(DATA begins)

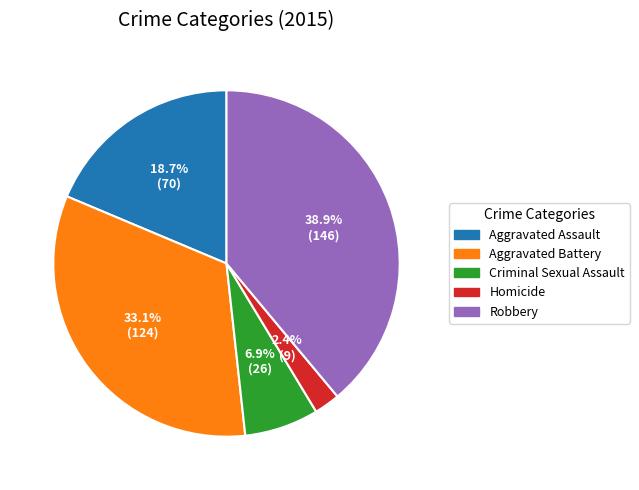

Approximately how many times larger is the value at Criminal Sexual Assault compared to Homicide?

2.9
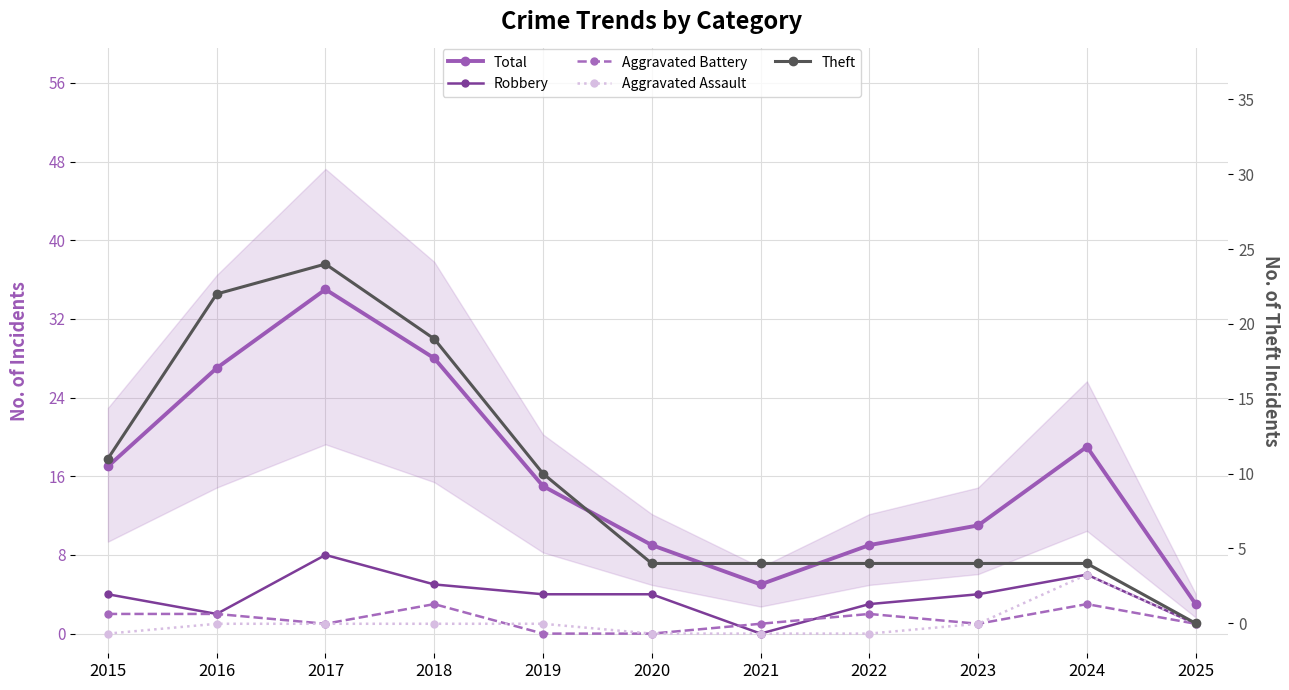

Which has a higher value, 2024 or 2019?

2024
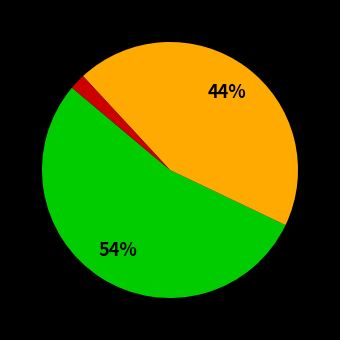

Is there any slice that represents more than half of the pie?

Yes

(DATA ends)
(DATA begins)

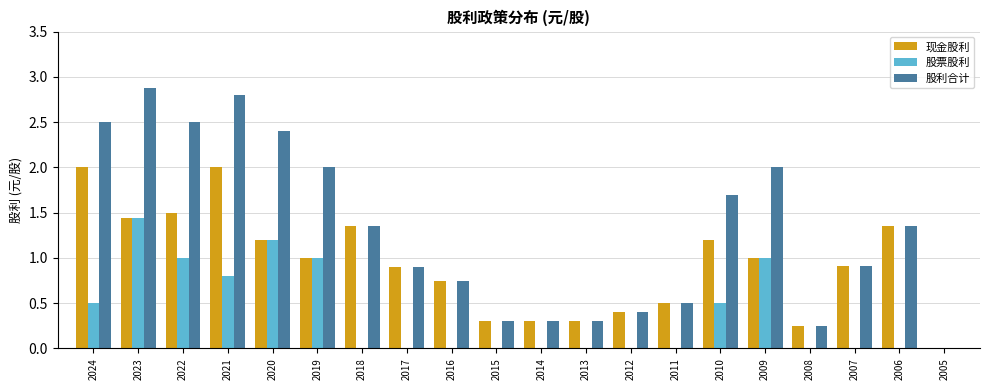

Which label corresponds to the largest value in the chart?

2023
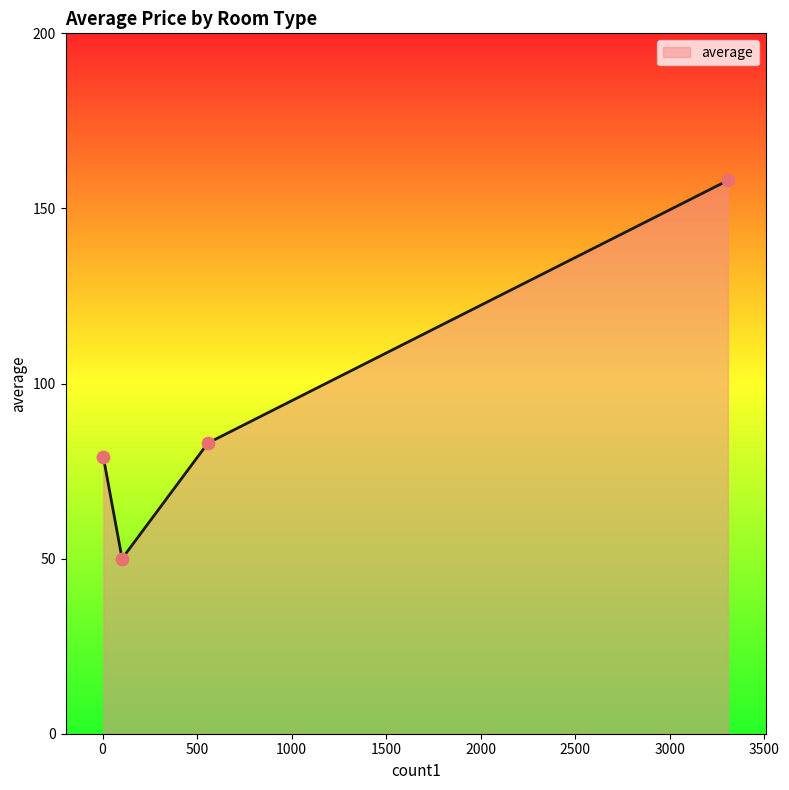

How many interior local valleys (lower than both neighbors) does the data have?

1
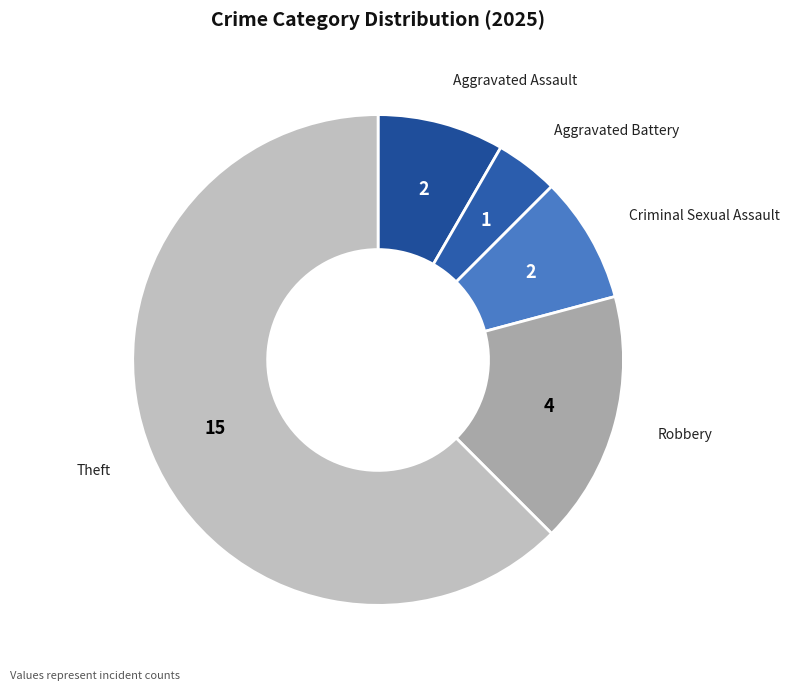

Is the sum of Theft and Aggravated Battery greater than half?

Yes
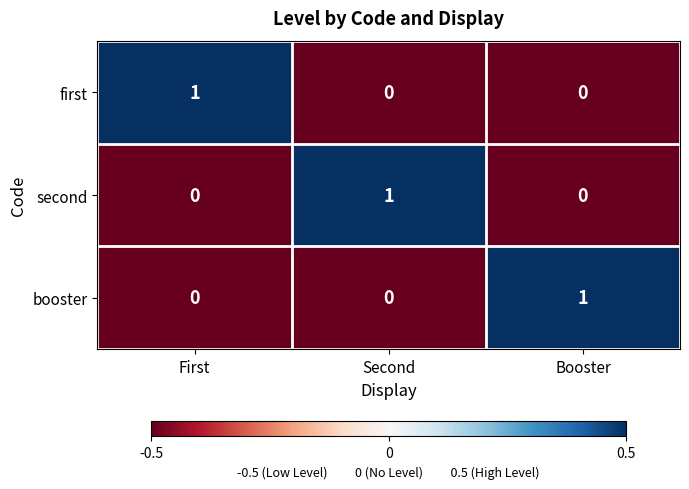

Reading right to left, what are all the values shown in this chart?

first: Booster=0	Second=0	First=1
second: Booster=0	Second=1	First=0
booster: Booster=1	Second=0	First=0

(DATA ends)

**TASK ITEM:** Reproduce the rows above verbatim, beginning at the line that contains "Approximately how many" and ending after the line that contains "Is there any". Omit the pictures from the output.

**RESULT:**
Approximately how many times larger is the value at Criminal Sexual Assault compared to Homicide?

2.9

Which has a higher value, 2024 or 2019?

2024

Is there any slice that represents more than half of the pie?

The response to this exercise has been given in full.